**Goal of the exercise:** Look through the material below. Return exactly the lines from the one with "Account: IT Circular 20/2015" through the one with "5.5.12 Deduction in", both included.

** Opening Excerpted data block **

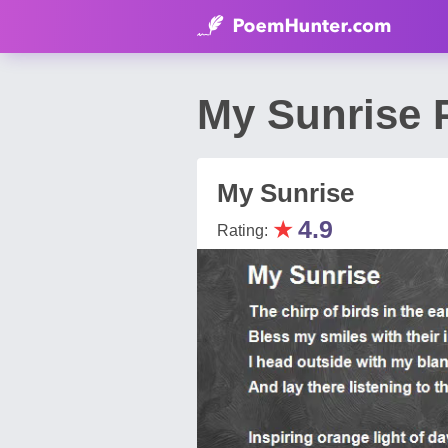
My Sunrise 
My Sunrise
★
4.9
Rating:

** Closing Excerpted data block **
** Opening Excerpted data block **

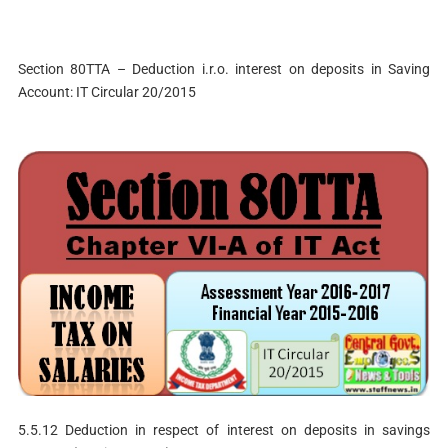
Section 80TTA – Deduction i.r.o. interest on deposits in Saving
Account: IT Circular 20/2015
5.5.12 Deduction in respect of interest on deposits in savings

** Closing Excerpted data block **

**Result below:**
Account: IT Circular 20/2015
5.5.12 Deduction in respect of interest on deposits in savings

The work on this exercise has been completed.